Magnetic reconnection is a physical process that occurs in highly conducting plasmas that reorganizes the magnetic topology and converts magnetic energy to kinetic energy, thermal energy, and particle acceleration. Magnetic reconnection occurs on timescales that are intermediate between slow resistive magnetic field diffusion and fast Alfvénic timescales. Researchers recently made a breakthrough in magnetic reconnection, which could eventually help predict space weather.
A postdoctoral researcher in the Department of Physics and Astronomy at West Virginia University has made a breakthrough in the study of magnetic reconnection, which could prevent space storms from wreaking havoc on the Earth’s satellite and power grid systems.
Peiyun Shi’s research is the first of its kind in a laboratory setting, and it is part of the PHASMAproject, a complex experiment involving advanced diagnostics, electromagnets, and lab-created plasma that aims to reveal new details about how the universe works.
Shi probes plasma with a laser-based diagnostic in his experiment. In the diagnostic, laser beams are directed and light scatters off electrons. The scattering of light indicates how fast the electrons are moving. Because the plasma is over 10,000 degrees Fahrenheit, the lasers allow for particle measurements without the use of a probe or thermometer, which would melt at such high temperatures.
Our work demonstrates to the fundamental plasma community that advanced laser diagnostics can measure important kinetic features that conventional diagnostics cannot. This is critical for comprehending various plasma physics processes and supplementing modern satellite observations.
Peiyun Shi
According to Shi, the technique is analogous to the Doppler effect, which is an increase or decrease in the frequency of sound or light waves emanating from a source as an observer moves towards or away from the source. Shi’s findings were published in Physical Review Letters.
Earl Scime, director of the WVU Center for Kinetic Experiment, Theory, and Integrated Computation Physics and Oleg D. Jefimenko professor of physics, described the device as “like a radar gun for particles.” Similar studies, according to Scime, can only determine the average properties of the electrons, but with the technology available as part of the PHASMA project, Shi can measure the actual speeds of the electrons.
“Our work demonstrates to the fundamental plasma community that advanced laser diagnostics can measure important kinetic features that conventional diagnostics cannot,” Shi said. “This is critical for comprehending various plasma physics processes and supplementing modern satellite observations. It’s a great privilege to work on such a promising project with a fantastic team here, and the productive collaboration with Paul Cassak and his graduate M. Hasan Barbhuiya is also critical for this work and much appreciated.”
Understanding vast systems in space requires understanding what’s happening on widely different scales. Giant events can turn out to have tiny drivers – take, for example, what rocked near-Earth space in October 2003. On Oct. 28, 2003, and again on Oct. 29, massive solar flares erupted on the sun, sending X-rays zooming through the solar system. Along with the flares, the sun expelled giant clouds of solar material, called coronal mass ejections, or CMEs. The CMEs slammed into Earth’s magnetic field pushed material and energy in toward Earth. This created what’s called a geomagnetic storm.

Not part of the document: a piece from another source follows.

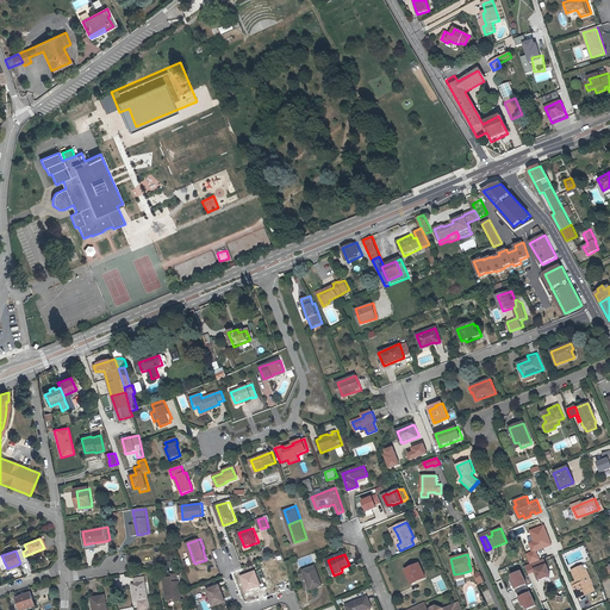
[(425,577),(419,564),(406,570),(412,583),(425,577)]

This study will have a significant impact on broader issues such as predicting space weather events. Magnetic reconnection is important in how plasma eruptions occur on the sun. These eruptions can cause solar flares, which increase X-ray and ultraviolent emissions, endangering astronauts aboard the International Space Station. Large masses of plasma can also be produced by the eruptions, which can travel through space and collide with the Earth’s magnetosphere. These space storms have the potential to disrupt satellite and power grid systems on Earth.
“As we learn more about magnetic reconnection, we can apply it to everything from space weather to thermonuclear fusion to a basic understanding of how the universe works,” Scime said.
The PHASMA project is housed in the KINETIC Plasma Physics Center. The WVU Center for Kinetic Experiment, Theory, and Integrated Computation Plasma Physics is centered on PHASMA, or the PHAse Space MApping experiment.
PHASMA was designed to make three-dimensional measurements of the motion of ions and electrons in a plasma at very small scales, and it is the only facility in the world capable of doing so. The facility was built with a National Science Foundation grant and continues to be supported by the NSF, the US Department of Energy, and NASA.